The role of media is simply the dissemination of information, necessary in making legal decisions. Unfortunately, an uneducated society can be susceptible to believing anything. What comes from the mainstream media is branded true, even when clearly false. This has always been the case in Zimbabwe, beginning with the government’s capture of Zimbabwe Newspapers, ZBC, and its subsidiaries.
On paper, the judiciary appears professionally equipped to deliver fair justice. But in Zimbabwe, the media is the one more empowered, leading to what translates into justice delivery. The government of Zimbabwe has been entrenched, not legalistically, but by unethical media coverage.
The ZANU PF government captured public media, for the purpose of crafting policies enjoining their one-party state agenda. The power of the media is, actually, what justifies the common ruling that any matter openly handled in courts, should not be debated in public media.
The popularization of the 2017 coup, actually, validated my perception of media supremacy. Even as ED lost to Nelson Chamisa, the Malaba-led constitutional court played by what had been captured in the media, especially the ZBC/TV.
Even the major governments of the world can easily be influenced by the media. Consider what recently transpired in the chaotic outcome of election results in the USA. Donald Trump’s Twitter account had to be blocked.
Otherwise, his communication had been gaining momentum in influencing public thinking. The Americans have to be grateful for an effective constitutional provision, separating institutions from government. In countries with weak institutions, the media is above everything, leaving the judiciary incapacitated.

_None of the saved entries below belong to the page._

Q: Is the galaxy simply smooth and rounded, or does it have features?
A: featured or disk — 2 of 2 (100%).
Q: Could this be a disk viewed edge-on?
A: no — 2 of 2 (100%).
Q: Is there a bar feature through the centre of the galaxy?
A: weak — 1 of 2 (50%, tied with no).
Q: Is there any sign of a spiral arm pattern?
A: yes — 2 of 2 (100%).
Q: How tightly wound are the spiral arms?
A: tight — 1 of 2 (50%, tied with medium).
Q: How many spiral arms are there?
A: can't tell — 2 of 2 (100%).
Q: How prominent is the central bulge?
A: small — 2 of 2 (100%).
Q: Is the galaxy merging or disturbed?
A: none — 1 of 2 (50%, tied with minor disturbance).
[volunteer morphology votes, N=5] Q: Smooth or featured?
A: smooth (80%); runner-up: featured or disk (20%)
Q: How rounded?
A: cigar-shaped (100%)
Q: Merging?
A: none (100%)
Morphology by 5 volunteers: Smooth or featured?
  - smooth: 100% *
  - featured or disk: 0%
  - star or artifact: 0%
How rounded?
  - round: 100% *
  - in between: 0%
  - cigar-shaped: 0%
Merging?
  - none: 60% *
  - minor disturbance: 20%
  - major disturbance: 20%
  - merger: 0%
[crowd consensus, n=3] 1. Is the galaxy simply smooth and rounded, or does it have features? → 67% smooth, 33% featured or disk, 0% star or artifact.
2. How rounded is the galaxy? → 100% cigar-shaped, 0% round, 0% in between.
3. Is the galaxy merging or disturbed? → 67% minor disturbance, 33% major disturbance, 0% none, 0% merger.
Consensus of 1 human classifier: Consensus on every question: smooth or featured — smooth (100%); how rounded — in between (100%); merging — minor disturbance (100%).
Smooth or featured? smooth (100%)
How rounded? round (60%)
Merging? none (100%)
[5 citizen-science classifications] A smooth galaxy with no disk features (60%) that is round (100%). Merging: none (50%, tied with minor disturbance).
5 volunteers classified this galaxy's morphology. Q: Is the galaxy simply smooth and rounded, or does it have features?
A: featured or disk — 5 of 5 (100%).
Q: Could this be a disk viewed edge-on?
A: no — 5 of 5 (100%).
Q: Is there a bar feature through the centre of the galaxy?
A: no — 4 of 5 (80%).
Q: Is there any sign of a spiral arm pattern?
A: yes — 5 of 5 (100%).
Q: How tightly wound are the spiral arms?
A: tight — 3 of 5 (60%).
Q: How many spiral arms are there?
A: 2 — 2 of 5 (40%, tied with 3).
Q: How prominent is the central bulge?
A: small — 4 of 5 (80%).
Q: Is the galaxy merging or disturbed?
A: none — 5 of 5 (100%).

In the USA example, the electoral outcome judgment could have easily succumbed. The judiciary was constantly bombarded by the reportage that elections had been stolen, although without facts on the ground.
In our Zimbabwean situation, Douglas Mwonzora is now legally confirmed as MDC leader. This follows the media games, rather than legally justified. His authentication was carefully crafted and peddled in the media, without the consideration of truth on the ground.
The majority of our people now speak without hesitation that Douglas Mwonzora is legally confirmed as leader of MDC. Interestingly, even Chamisa supporters now seem as backing down, as if to be seen as respecting the laws of the land. But it does not even need esoteric legal analysis to appreciate that such shameful processes do not attract legal authentication.
This is when examining the numbers of those who voted for Chamisa at the last election. What else can legitimize a political leader, except the numbers on the ground? Is it any wonder that, currently, the media seems as playing down the unhandled six-million-dollar fraud case against Douglas Mwonzora?
The chaotic MDCT Extra-Ordinary Congress, on 27 December 2020 is being deliberately played down by the mainstream media. The embracing of that election result has become acceptable to ordinary people, as sustained in the media.
The constitution of the MDC was indeed violated. The Supreme Court was justified in pointing out the anomaly. The judgment was fair but overtaken by events. The Supreme Court, actually, remarked that the judgment was moot, having been overtaken by events.
The judgment could not be implementable after a series of other legal aspects had been concluded. The same courts had already granted Thokozani Khuphe’s party to register as MDC T in the 2018 elections. In other words, had Khuphe won in those elections, MDC T would have formed a government, without necessarily having to invite the MDCA supporters.
Similarly, had Chamisa won, MDCA would have been declared winner, without legal hindrance implications. This does not require complicated legal deliberations. The two MDC factions led different political parties, and legally got accepted for purposes of contesting the 2018 elections.
Hence, Nelson Chamisa’s elevation to the leadership of the MDCA party cannot be reversed, on the reason of moot judgment. Even if biased, the Supreme Court judgment is not legally implementable, except using it for future considerations.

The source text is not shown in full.